Extracted records START

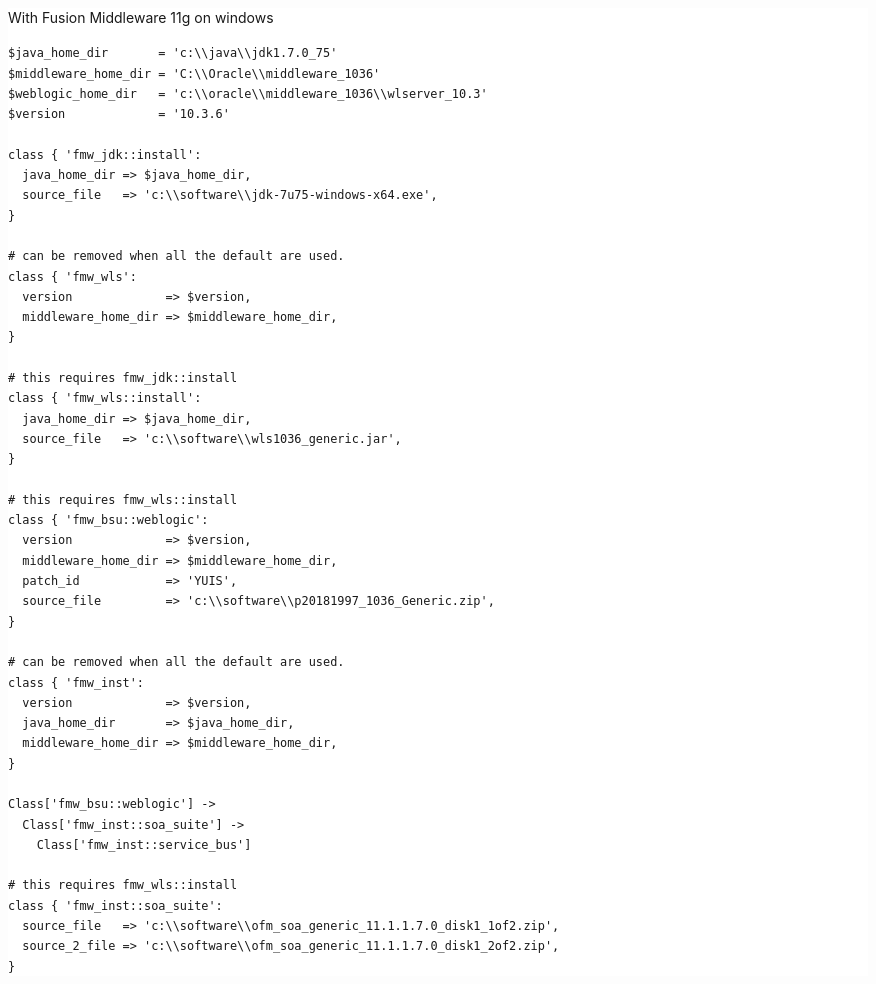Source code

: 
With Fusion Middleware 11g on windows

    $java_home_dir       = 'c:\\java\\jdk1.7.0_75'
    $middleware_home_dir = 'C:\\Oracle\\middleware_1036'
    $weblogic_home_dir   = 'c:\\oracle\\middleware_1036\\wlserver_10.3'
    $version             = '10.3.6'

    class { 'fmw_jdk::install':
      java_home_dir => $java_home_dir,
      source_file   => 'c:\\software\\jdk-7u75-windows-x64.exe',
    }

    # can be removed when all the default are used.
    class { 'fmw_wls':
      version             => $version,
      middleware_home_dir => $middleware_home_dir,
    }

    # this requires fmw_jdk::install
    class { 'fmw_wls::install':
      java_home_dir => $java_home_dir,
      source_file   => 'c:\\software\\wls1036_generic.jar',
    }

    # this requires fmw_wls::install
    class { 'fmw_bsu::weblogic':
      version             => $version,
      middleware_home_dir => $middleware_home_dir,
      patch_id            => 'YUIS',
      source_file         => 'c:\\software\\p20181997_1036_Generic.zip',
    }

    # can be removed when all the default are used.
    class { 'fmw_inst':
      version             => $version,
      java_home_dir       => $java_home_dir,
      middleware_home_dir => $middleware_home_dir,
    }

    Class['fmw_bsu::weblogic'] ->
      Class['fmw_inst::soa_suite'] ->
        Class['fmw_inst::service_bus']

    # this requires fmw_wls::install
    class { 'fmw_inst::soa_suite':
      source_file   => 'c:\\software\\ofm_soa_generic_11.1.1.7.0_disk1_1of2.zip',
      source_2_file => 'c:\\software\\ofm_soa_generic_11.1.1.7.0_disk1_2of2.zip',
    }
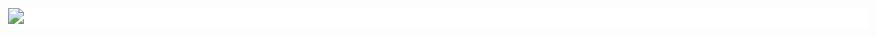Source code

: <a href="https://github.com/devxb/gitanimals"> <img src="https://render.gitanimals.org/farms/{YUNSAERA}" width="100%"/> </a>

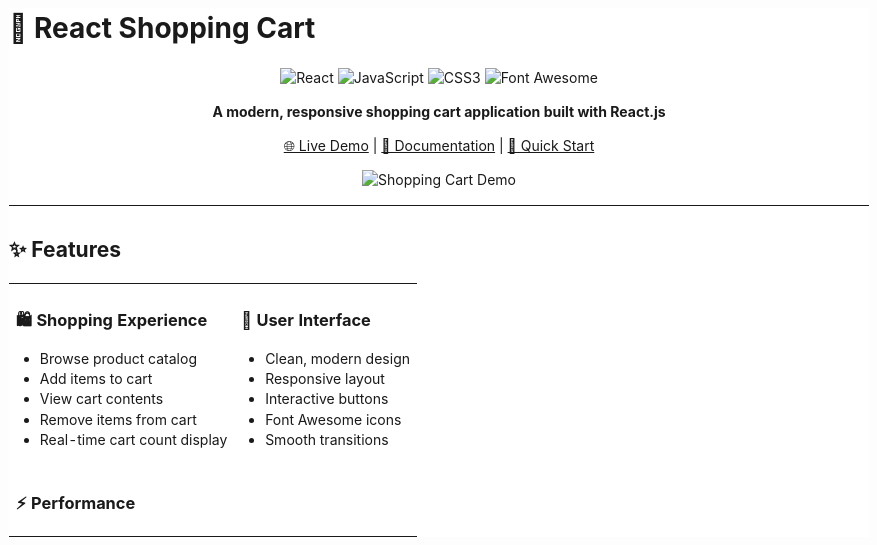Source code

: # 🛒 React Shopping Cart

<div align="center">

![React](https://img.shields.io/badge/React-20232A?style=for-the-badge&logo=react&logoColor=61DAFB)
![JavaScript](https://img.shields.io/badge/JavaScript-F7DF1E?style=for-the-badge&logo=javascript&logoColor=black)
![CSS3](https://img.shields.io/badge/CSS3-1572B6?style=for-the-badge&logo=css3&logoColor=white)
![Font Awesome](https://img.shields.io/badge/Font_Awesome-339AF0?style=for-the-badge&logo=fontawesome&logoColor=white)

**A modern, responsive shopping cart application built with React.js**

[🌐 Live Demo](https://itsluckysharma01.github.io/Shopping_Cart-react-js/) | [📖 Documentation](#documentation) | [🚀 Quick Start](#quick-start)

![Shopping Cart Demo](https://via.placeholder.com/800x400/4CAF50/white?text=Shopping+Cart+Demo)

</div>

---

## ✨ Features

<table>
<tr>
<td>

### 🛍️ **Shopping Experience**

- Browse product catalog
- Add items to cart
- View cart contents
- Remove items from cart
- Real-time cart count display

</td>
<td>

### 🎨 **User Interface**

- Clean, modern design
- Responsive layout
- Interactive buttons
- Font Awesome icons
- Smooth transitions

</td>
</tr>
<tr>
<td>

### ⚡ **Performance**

Extracted records END

◆ **Work order**: Find the line with "- Responsive layout" in the listing above, then write out that line and each remaining line exactly, with no other text.

◆ **Answer area**:
- Responsive layout
- Interactive buttons
- Font Awesome icons
- Smooth transitions

</td>
</tr>
<tr>
<td>

### ⚡ **Performance**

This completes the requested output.